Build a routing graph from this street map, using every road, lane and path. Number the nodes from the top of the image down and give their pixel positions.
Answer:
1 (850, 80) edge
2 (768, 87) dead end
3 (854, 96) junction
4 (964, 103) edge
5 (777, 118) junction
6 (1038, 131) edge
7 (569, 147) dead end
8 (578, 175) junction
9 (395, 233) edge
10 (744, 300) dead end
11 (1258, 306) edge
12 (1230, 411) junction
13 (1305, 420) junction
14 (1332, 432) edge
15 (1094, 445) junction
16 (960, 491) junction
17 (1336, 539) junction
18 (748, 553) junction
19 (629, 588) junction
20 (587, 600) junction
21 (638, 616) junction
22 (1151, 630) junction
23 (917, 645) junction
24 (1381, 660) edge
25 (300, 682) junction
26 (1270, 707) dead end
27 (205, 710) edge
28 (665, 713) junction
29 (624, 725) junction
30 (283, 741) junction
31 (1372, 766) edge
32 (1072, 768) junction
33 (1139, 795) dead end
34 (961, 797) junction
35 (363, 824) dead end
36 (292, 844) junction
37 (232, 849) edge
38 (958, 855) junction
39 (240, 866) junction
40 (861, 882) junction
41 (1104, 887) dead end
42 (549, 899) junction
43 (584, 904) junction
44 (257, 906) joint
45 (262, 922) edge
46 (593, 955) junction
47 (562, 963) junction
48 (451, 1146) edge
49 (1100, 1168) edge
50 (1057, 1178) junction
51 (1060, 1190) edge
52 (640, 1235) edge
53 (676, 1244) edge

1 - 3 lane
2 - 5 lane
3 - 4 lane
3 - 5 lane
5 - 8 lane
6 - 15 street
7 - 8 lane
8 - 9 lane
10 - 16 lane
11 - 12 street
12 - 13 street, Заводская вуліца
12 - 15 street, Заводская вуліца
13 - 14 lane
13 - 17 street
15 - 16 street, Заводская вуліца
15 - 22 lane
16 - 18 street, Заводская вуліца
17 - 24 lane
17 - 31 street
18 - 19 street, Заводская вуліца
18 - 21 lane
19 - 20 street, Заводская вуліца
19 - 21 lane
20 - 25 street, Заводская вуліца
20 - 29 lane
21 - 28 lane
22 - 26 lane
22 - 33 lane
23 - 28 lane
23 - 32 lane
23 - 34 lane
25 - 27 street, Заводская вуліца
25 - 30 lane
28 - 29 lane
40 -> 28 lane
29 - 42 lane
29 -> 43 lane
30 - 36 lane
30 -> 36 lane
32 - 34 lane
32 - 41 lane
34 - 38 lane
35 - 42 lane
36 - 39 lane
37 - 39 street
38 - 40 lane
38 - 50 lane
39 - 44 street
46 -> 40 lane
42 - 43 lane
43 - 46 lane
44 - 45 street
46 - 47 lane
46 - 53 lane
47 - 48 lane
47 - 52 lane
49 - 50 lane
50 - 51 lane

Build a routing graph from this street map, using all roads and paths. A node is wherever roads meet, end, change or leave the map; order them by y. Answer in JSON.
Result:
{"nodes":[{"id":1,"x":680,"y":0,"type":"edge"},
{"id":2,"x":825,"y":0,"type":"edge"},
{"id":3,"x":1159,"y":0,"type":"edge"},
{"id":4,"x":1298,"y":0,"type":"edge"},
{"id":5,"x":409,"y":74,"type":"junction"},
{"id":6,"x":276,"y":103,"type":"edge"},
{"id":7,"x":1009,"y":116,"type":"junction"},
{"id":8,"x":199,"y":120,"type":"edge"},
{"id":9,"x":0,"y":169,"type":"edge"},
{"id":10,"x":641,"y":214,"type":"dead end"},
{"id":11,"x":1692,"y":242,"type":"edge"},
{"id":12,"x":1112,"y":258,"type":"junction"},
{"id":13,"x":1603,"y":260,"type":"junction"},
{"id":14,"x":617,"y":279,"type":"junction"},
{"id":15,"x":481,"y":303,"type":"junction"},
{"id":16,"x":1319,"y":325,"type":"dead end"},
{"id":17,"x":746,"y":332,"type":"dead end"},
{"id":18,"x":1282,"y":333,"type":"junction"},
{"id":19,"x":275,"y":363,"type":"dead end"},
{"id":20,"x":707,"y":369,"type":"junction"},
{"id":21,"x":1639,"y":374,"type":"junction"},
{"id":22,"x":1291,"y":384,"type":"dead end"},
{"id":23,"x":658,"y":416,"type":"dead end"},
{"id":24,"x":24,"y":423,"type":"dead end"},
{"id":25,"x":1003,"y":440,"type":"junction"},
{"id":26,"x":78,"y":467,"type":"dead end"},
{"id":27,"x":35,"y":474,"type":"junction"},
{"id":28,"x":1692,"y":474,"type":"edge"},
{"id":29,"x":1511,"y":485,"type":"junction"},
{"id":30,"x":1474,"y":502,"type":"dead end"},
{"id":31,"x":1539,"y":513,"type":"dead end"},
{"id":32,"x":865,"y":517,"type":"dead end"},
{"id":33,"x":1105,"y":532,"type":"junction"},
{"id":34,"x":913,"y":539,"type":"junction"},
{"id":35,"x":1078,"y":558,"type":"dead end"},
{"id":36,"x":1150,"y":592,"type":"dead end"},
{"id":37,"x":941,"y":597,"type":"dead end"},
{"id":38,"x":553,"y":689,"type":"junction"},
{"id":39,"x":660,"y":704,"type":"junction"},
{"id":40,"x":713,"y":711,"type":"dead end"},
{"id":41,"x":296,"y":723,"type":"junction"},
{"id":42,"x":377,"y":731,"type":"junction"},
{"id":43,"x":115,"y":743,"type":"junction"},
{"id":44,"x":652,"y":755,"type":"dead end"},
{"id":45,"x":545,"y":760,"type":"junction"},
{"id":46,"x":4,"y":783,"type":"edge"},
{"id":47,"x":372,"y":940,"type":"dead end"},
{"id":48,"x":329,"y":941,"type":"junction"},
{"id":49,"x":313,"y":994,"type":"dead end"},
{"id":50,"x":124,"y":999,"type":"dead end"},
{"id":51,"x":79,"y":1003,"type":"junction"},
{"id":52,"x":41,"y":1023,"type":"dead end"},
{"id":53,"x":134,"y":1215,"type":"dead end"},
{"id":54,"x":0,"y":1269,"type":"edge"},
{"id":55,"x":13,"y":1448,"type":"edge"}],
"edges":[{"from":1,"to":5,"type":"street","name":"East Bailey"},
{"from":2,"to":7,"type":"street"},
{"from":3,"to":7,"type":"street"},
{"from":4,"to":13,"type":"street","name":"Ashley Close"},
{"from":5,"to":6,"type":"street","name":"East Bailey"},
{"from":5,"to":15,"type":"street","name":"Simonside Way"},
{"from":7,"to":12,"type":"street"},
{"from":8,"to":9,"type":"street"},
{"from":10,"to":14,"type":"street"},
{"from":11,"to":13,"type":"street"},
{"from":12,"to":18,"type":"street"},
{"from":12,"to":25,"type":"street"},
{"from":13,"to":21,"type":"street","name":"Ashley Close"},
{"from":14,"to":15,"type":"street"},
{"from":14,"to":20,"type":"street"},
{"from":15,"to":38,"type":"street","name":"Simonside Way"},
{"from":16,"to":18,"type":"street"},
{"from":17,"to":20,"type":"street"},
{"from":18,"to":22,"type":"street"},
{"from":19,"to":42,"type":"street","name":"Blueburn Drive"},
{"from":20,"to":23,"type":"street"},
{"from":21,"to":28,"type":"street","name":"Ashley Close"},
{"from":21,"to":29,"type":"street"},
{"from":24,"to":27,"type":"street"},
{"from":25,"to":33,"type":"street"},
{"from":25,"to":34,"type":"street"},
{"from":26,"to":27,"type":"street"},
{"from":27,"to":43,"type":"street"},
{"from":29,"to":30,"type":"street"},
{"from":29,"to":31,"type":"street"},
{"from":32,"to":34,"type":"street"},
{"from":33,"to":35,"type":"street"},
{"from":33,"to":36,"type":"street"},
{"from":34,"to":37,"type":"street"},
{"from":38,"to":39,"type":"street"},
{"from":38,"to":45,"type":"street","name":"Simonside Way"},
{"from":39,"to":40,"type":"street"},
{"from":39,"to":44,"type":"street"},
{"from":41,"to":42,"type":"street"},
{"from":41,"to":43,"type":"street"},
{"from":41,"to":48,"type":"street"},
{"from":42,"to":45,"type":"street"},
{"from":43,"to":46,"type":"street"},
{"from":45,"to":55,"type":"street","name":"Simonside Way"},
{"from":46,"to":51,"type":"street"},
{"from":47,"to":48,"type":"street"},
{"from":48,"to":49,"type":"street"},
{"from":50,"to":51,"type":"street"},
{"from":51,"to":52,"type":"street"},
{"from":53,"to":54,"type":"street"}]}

---*---

◆ Assignment ◆
For the listing above, identify each line bearing "Close".

◆ Answer box ◆
{"from":4,"to":13,"type":"street","name":"Ashley Close"},
{"from":13,"to":21,"type":"street","name":"Ashley Close"},
{"from":21,"to":28,"type":"street","name":"Ashley Close"},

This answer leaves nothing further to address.